Angela Altman would have been 54 years old today.
But Altman's world ended before she reached her 23rd birthday.
She was murdered in her Fort Dodge home on Jan. 24, 1981.
A juvenile suspect was arrested, briefly charged and released. No one has ever been held accountable for Altman's death.
That hasn't stopped her daughter, Jessica Altman, from hoping that someday, somebody will.
Jessica Altman was 4 years old when her mother's body - stabbed, strangled and partially nude - was found in the apartment the two shared at 215 S. Seventh St.
Now a registered nurse in Tennessee, Jessica Altman has spent about half of her life trying to get answers about her mother's death.
"I started when I turned 18," Altman said in a telephone interview. "So for about 17 years, I have been trying to get someone to look at this."
It has been - and continues to be - a frustrating quest for Altman, who from the beginning, said she feels she has been "brushed off for a pretty long time."
Altman believes a combination of factors has been responsible for the lack of attention to her mother's murder.
Family members, she said, never pushed local officials to do more and have continued their reluctance to talk about the crime.
"I've talked to my grandma; she doesn't really like to talk about it," Altman said. "I guess I can understand. It might be easier for some people to try to forget."
Altman said she has tried talking to a couple of her uncles, but "no one likes to talk about it. They just don't."
Some of the law enforcement officials Altman has talked to over the years left her feeling they weren't putting forth their best efforts to solve the case.

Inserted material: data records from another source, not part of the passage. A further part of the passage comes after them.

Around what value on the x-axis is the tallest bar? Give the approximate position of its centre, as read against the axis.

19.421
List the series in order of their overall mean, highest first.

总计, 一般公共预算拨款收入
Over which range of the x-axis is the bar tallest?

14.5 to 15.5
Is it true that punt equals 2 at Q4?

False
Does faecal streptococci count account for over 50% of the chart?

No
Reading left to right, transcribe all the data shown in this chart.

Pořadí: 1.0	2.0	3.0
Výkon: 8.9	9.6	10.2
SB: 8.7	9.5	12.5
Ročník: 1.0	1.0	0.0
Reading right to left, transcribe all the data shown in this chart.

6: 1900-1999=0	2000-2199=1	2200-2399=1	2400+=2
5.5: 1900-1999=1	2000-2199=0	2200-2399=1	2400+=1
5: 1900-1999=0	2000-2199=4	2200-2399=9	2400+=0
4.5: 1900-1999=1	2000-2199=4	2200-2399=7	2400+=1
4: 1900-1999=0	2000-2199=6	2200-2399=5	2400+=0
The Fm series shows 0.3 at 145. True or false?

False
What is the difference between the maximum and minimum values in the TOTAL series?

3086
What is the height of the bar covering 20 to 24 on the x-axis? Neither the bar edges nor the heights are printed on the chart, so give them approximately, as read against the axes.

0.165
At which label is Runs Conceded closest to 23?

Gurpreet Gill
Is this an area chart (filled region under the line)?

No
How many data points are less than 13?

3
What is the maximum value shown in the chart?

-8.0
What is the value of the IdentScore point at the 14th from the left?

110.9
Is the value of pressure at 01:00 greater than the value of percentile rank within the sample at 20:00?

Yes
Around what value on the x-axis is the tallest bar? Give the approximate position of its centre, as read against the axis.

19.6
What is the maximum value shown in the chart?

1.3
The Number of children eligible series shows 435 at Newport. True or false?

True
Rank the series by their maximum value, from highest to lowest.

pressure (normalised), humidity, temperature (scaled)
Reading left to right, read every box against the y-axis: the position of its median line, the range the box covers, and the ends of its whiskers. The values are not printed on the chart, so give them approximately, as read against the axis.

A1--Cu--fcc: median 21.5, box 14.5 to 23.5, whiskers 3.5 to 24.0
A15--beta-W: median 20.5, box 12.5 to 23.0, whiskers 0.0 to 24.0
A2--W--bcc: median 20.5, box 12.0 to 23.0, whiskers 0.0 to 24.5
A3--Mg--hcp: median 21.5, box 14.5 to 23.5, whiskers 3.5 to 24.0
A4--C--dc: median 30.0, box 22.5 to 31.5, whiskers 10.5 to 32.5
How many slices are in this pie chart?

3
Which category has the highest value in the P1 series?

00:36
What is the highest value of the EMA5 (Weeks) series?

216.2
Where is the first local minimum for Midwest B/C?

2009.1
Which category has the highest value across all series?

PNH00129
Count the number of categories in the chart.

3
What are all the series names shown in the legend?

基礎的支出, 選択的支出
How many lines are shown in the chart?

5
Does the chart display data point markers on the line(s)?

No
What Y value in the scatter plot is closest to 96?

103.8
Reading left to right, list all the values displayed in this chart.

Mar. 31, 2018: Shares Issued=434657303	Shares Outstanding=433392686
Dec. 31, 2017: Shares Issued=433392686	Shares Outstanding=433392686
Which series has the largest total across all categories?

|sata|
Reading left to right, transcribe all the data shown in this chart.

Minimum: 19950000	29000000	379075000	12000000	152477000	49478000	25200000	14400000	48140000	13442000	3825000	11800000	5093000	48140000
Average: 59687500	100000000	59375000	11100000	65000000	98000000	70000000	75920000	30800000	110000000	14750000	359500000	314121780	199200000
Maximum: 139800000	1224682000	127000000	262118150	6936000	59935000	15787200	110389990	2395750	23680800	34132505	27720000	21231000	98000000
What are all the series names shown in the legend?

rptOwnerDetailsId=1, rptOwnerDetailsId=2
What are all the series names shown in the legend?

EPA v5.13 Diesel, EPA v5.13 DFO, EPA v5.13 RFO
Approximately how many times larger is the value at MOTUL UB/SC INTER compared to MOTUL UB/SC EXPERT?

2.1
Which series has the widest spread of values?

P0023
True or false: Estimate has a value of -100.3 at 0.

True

"With my family not being very verbal and not pushing it, it was just that much easier for them not to do anything. It was like, oh well, no biggie," Altman said.
Altman also said she didn't think solving the murder of the young black woman was a top priority in the early 1980s.
"No one was making a fuss about it, so why put any effort toward it?" she asked.
In January, Altman and a friend traveled to Fort Dodge to meet with local law enforcement officials. She came away from the meeting with mixed feelings, she said.
"I still didn't feel unless I constantly keep at them that they're going to do anymore than has been done," she said.
Altman said she made it clear to officials that she knew Iowa had lost funding for the Iowa Division of Criminal Investigation's Cold Case Unit which helped solve unsolved cases. She said she was impressed that the officials had reviewed the case information before her arrival. However, one official's off-hand remark to a passerby that he was "getting ready to have a quick meeting" indicated to her, Altman said, that her mother's murder "still isn't on anybody's priority list."
Still, the meeting with representatives from the Fort Dodge Police Department and DCI "was more than I expected," she said. "They were able to answer some questions without having to refer back to the (case) information."
However, following the meeting, she said she contacted the state DCI office in Des Moines, the Iowa Attorney General, the state ombudsman and the commissioner of public safety.
"I want them to know I've been understanding," Altman said. "I understand other things happen. I understand they're maybe short staffed. I understand that you want to get things that have occurred recently taken care of. But I've kind of been brushed off for a long time."